Ricardo stroked his thick mustache. “This one intrigues me. Nothing stops him. I like that
very much. And the other one. This Reynolds. My men know of him. He's a problem, William.
One that needs to be taken care of.”
“I thought you were going to take care of Hayashi. Fuck, you threw him off a goddamn
roof! But instead of dying, he survived and killed more of our men last week. Just a few days ago,
the navy tried to get them to talk. If they'd known anything, we'd be hanging from a rope.”
“Which is why I tell the peons
nada.”
Montaña smiled. Nothing seemed to bother him, and
the animated spark to his gaze looked and felt unnatural. “We continue to manufacture the
product here, but it won't last. We need more of the flower.”
Delancey shrugged. “So ship some more in.”
Montaña's smile faded. “We can't, not now. The heat is everywhere. We need to take a
break, let the authorities have a few of our criminal friends to satisfy their thirst for justice. Then
we bring over more of the flower.
Jefe
doesn't mind. In fact, he agrees. By early April, we'll be
set for a broader distribution. Oh, and Chung Hee Park wants in.”

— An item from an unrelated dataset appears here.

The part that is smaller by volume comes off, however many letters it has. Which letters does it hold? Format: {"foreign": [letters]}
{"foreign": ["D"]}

“The North Koreans? I thought we were dealing with no-names and a few third world
countries.”
“Not anymore. Not now that we know the formula really works and the repercussions of a
traumatic death no longer worry us.”
“True. I've just had some bad headaches, but nothing worse than an erection that won't
quit.”
“Yes, that little item was my idea. Nothing like coming into knowledge while coming, eh?”
Delancey snorted. “So you talked to the big boss. What did he say? Did he mention me?”
The vision started to fade.
“No, but I finally met him in person. You won't believe who we've been working for all this
time.”
“Who, Ricardo? Is it—” Outside noise made it hard to hear him.
Ricardo smiled and fingered the scar along his cheek. “No. It's actually…”
Kisho swore as he roused before he gleaned anything else.
“Well?” Mrs. Sharpe asked.
“They've perfected the formula.”
She sighed. “I was afraid of that. Now we not only have to fight criminals from other countries, but psychic terrorists as well. We need to eliminate the lab concocting the drug.”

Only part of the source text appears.